[Records from a data collection]
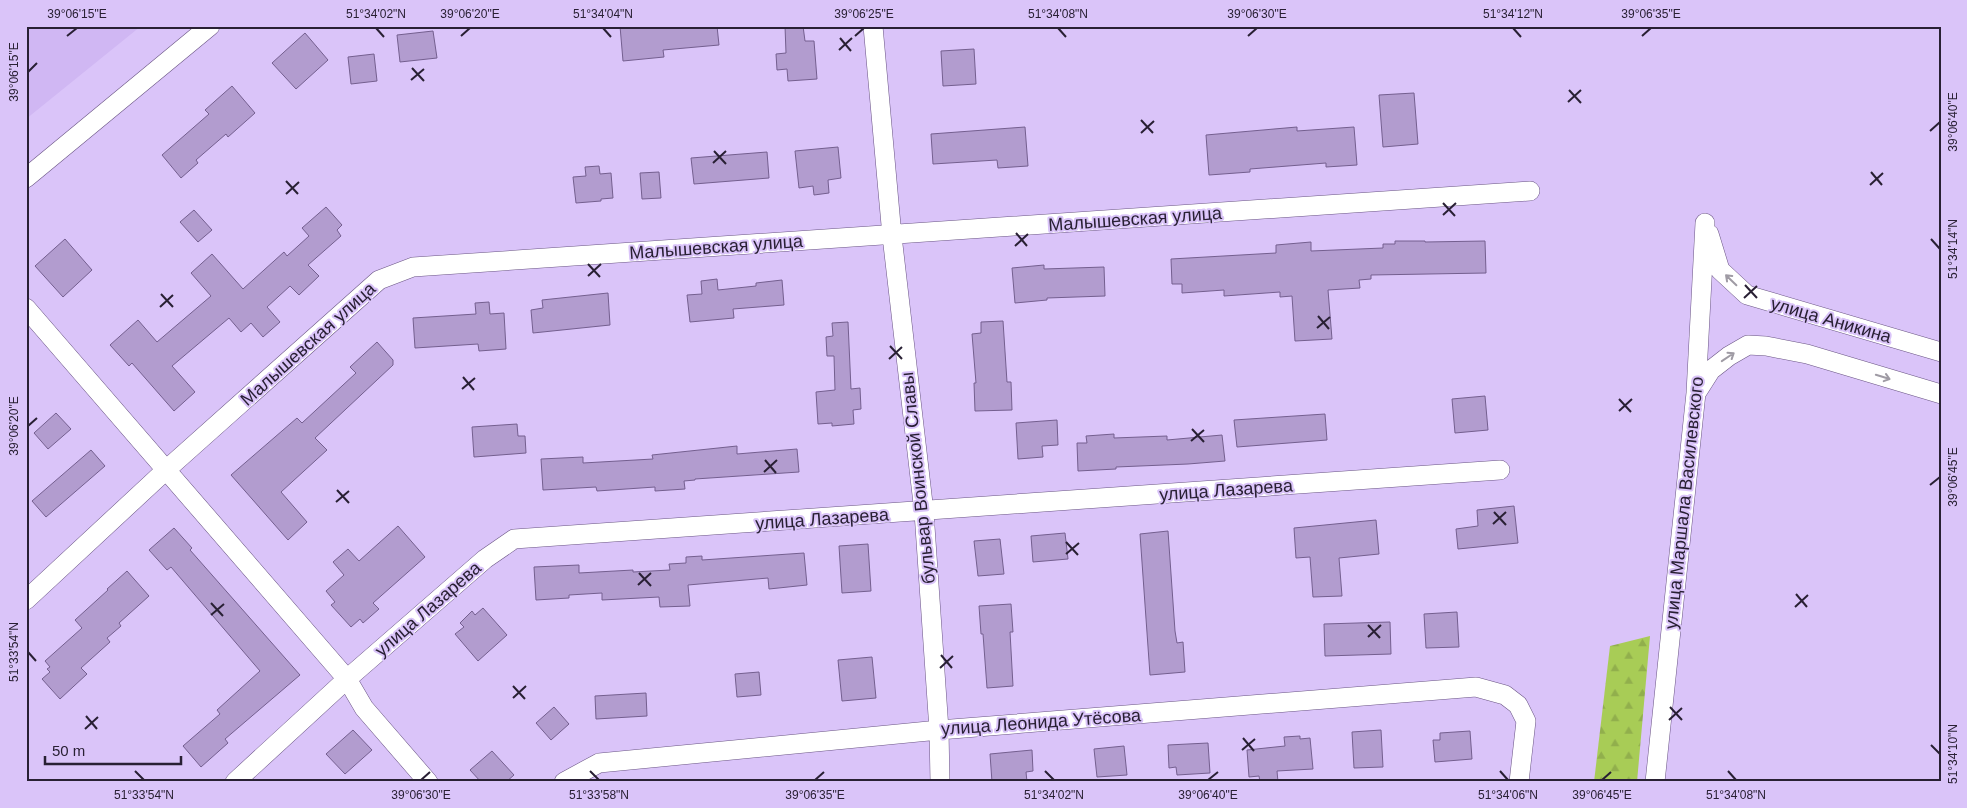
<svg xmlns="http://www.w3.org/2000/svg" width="1967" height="808" font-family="Arial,sans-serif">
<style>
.built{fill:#d0b7f3}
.forest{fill:url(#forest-firs)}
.building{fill:#b29ccf;stroke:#745f8f}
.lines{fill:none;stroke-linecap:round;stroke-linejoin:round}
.street-casing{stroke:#6a5584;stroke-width:20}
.street{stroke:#fff;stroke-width:19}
.oneway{stroke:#9f9ba4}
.ticks{fill:none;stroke:#292034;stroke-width:2}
.labels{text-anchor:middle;stroke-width:4;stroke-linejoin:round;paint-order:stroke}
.street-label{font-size:18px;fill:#292034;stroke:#dac4f9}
.neatline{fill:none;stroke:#292034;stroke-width:2}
.ticks-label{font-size:12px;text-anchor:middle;fill:#292034}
</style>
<defs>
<pattern id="forest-firs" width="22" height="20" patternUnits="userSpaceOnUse" patternTransform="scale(1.25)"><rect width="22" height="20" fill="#a8cc56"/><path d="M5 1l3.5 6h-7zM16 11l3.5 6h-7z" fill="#91af4c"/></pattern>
</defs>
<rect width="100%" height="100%" fill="#dac4f9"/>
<path class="built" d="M26 26H141L26 119Z"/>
<path class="forest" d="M1650 636 1637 782H1594L1610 646Z"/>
<path class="building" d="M620 26H717L719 45 663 50 664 57 623 61Z
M785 26H803L805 41H814L817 79 788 81 787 69 777 70 776 54 786 53Z
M433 31 437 58 400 62 397 35Z
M305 33 328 60 296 89 272 63Z
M974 49 976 84 943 86 941 51Z
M374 54 377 81 351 84 348 57Z
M232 86 255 113 228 137 226 134 196 160 198 163 181 178 162 155 209 114 205 110Z
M1414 93 1418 144 1383 147 1379 95Z
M1025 127 1028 166 998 168 997 160 933 164 931 134Z
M1297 127V131L1354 127 1357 165 1326 167V163L1250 169V172L1209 175 1206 135Z
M838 147 841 178 828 180 829 193 814 195 813 186 799 188 795 151Z
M767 152 769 178 694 184 691 158Z
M599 166 600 174 611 173 613 198 601 199V201L576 203 573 177 586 176 585 167Z
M659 172 661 198 642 199 640 173Z
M326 207 342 225 337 230 341 236 308 265 319 276 299 295 290 286 267 307 280 322 263 337 251 323 241 332 229 318 172 366 195 392 174 411 132 363 129 366 110 345 138 320 157 342 211 296 191 273 212 254 243 289 284 252 287 256 309 236 302 228Z
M194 210 212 230 198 242 180 222Z
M65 239 92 270 63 297 35 266Z
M1395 241H1425V242L1485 241 1486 273 1371 275V279L1359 280 1360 288 1328 290 1332 339 1295 341 1292 296 1280 297V292L1224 296V290L1182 293V284H1172L1171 259 1276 253V245L1311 242V251L1383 248V244H1395Z
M1044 265V269L1104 267 1105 296 1047 298V300L1015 303 1012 268Z
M717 279 718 290 756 286V283L782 280 784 305 733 309 734 318 690 322 687 295 702 294 701 281Z
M608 293 610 325 533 333 531 310 543 308 542 300Z
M489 302 490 314 504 313 506 349 479 351 478 344 415 348 413 318 476 314 475 303Z
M1003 321 1007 382H1011L1012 410 975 411 974 383H976L972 334 981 333V322Z
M848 322 851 389 860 388 861 409 853 410 854 424 832 426V423L818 424 816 392 835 390 834 356H827L826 337 833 336 832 323Z
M377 342 393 360V365L315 438 327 450 281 492 307 522 288 540 231 475 297 418 302 423 356 373 350 367Z
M1485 396 1488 430 1455 433 1452 399Z
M56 413 71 429 48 449 34 433Z
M1325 414 1327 440 1237 447 1234 420Z
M1057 420 1058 445 1042 446 1043 457 1018 459 1016 423Z
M517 424 518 436H525L526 453 474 457 472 427Z
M1114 434V438L1167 436V440L1222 435 1225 461 1188 464 1116 467V469L1078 471 1077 443H1087L1086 436Z
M737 446V454L797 449 799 472 695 479V480L684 481 685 489 655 491V487L597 491 596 487 543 490 541 459 583 457V463L653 459 652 455Z
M91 450 105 466 46 517 32 501Z
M1514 506 1518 543 1458 549 1456 529 1478 526 1477 510Z
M1376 520 1379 554 1339 558 1342 596 1313 597 1310 557 1296 558 1294 528Z
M398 526 425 557 373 603 379 609 363 623 360 619 351 627 331 605 335 602 326 591 344 575 333 562 348 549 359 561Z
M174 528 192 548 190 550 300 675 225 739 228 743 201 767 183 746 220 714 217 710 260 671 171 567 167 570 149 550Z
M1168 531 1175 631 1177 643 1183 642 1185 672 1150 675 1140 534Z
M1065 533 1068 559 1033 562 1031 536Z
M1000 539 1004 574 978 576 974 541Z
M868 544 871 591 842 593 839 546Z
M804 553 807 585 769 589 768 578 688 585 690 606 660 607 659 597 602 600V593L569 595V598L536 600 534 567 579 565V573L633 570V572L670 570 669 564 686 563V557L702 556V560Z
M127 571 149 596 119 623 121 626 107 638 110 642 81 668 87 674 60 699 42 679 50 672 47 669 50 667 45 661 82 628 75 620 108 590 107 589Z
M1011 604 1013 632H1010L1013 686 987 688 983 634H981L979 606Z
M483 608 507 635 478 661 455 634 464 627 460 623 472 611 475 615Z
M1457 612 1459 647 1426 648 1424 614Z
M1390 622 1391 654 1325 656 1324 624Z
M872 657 876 698 842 701 838 660Z
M759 672 761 695 737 697 735 674Z
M646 693 647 716 596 719 595 696Z
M554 707 569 724 551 740 536 723Z
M353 730 372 750 345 774 326 754Z
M1381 730 1383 767 1354 768 1352 732Z
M1470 731 1472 759 1435 762 1433 740H1440V733Z
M1300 736V739L1310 738 1313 769 1277 771 1278 782H1260L1259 776 1249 777 1247 750 1285 746 1284 737Z
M1208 743 1210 773 1177 775 1176 767 1169 768 1168 745Z
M1124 746 1127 775 1097 777 1094 749Z
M1032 750 1033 771 1026 772 1027 782H992L990 754Z
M492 751 514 775 506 782H481L470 770Z"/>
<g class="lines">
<defs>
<path id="street" d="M873 26 892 236 924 512 939 730 940 782
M26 178 210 26
M1709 234 1720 270 1747 295 1941 352
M26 308 347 679 364 708 428 782
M1697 392 1711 370 1729 356 1748 345 1766 346 1807 354 1941 394
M26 600 166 470 379 280 413 267 1530 191
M235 782 347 679 485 559 514 539 1500 470
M564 782 599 763 939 730 1476 687 1505 695 1518 705 1526 721 1519 782
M1655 782 1696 393 1705 223"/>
</defs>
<use href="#street" class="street-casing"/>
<use href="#street" class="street"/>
</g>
<defs><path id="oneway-shaft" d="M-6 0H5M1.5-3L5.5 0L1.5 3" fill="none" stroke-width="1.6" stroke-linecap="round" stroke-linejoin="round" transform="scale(1.25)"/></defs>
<g class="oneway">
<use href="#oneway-shaft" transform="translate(1731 280) rotate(-136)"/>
<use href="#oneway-shaft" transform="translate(1728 357) rotate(-34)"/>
<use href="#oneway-shaft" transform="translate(1883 377) rotate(17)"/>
</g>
<path class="ticks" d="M376 28 384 37M603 28 611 37M1058 28 1066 37M1513 28 1521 37M67 36 77 28M461 36 470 28M855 36 864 28M1248 36 1257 28M1642 36 1651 28M840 38 851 51M839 50 852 38M412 68 424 81M28 72 37 63M411 80 424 69M1569 90 1581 103M1568 102 1581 90M1141 120 1153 133M1930 131 1940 122M1141 133 1154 121M714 151 726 164M713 163 726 151M1871 172 1882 185M286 181 298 194M1870 185 1883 173M286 194 299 182M1443 203 1455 216M1443 215 1456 203M1016 233 1027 246M1931 239 1940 249M1015 246 1028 234M588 264 600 277M588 276 601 264M1745 285 1757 298M161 294 173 307M1744 298 1757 286M160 307 173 295M1318 316 1329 329M1317 328 1330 317M890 346 902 359M889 359 902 347M463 377 474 390M462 389 475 378M1619 399 1631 412M1619 411 1632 399M28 426 37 418M1192 429 1204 442M1191 441 1204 430M765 460 776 473M764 472 777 460M1930 485 1940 477M337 490 349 503M336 502 349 491M1494 512 1506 525M1493 524 1506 512M1066 542 1078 555M1066 554 1079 543M639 573 651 586M638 585 651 573M1796 594 1807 607M211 603 223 616M1795 607 1808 595M211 615 224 604M1368 625 1380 638M1368 637 1381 625M28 652 36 661M941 655 952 668M940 668 953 656M513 686 525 699M513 698 526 686M1670 707 1682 720M86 716 97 729M1669 720 1682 708M85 729 98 717M1243 738 1254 751M1931 745 1940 754M1242 750 1255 739M135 771 144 780M590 771 599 780M1045 771 1054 780M1500 771 1508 780M1728 771 1736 780M421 780 430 772M815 780 824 772M1208 780 1218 772M1602 780 1611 772"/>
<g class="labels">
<g class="street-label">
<text transform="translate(1135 219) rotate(-4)" y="6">Малышевская улица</text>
<text transform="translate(716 247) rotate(-4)" y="6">Малышевская улица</text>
<text transform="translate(1831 320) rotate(16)" y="6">улица Аникина</text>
<text transform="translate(308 344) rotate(-42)" y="6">Малышевская улица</text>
<text transform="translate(918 478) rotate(-96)" y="6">бульвар Воинской Славы</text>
<text transform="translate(1226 490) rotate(-4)" y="6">улица Лазарева</text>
<text transform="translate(1684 503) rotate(-84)" y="6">улица Маршала Василевского</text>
<text transform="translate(822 519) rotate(-4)" y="6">улица Лазарева</text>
<text transform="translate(428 609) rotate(-41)" y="6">улица Лазарева</text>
<text transform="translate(1041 722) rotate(-4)" y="6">улица Леонида Утёсова</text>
</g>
</g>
<rect width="1967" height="808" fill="none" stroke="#dac4f9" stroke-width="55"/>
<path d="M45 756v8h136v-8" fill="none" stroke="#292034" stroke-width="2.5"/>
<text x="52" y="756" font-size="15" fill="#292034" stroke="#dac4f9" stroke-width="4" paint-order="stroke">50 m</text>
<rect x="28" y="28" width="1912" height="752" class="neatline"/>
<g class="ticks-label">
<text x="77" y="18">39°06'15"E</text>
<text x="376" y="18">51°34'02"N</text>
<text x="470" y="18">39°06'20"E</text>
<text x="603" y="18">51°34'04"N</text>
<text x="864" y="18">39°06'25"E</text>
<text x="1058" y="18">51°34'08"N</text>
<text x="1257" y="18">39°06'30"E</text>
<text x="1513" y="18">51°34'12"N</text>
<text x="1651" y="18">39°06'35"E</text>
<text transform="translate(14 72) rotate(-90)" y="4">39°06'15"E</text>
<text transform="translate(1953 122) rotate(-90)" y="4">39°06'40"E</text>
<text transform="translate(1953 249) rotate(-90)" y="4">51°34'14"N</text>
<text transform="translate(14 426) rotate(-90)" y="4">39°06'20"E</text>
<text transform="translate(1953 477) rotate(-90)" y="4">39°06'45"E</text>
<text transform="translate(14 652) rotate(-90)" y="4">51°33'54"N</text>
<text transform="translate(1953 754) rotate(-90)" y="4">51°34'10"N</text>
<text x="144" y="799">51°33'54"N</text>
<text x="421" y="799">39°06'30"E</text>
<text x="599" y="799">51°33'58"N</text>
<text x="815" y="799">39°06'35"E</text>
<text x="1054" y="799">51°34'02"N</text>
<text x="1208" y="799">39°06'40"E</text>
<text x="1508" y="799">51°34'06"N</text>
<text x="1602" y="799">39°06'45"E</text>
<text x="1736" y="799">51°34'08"N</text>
</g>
</svg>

→ ACTIVITY: Scan the data above for the word "lines", then copy every line that holds it.

→ REPLY TO THE EXERCISE:
.lines{fill:none;stroke-linecap:round;stroke-linejoin:round}
<g class="lines">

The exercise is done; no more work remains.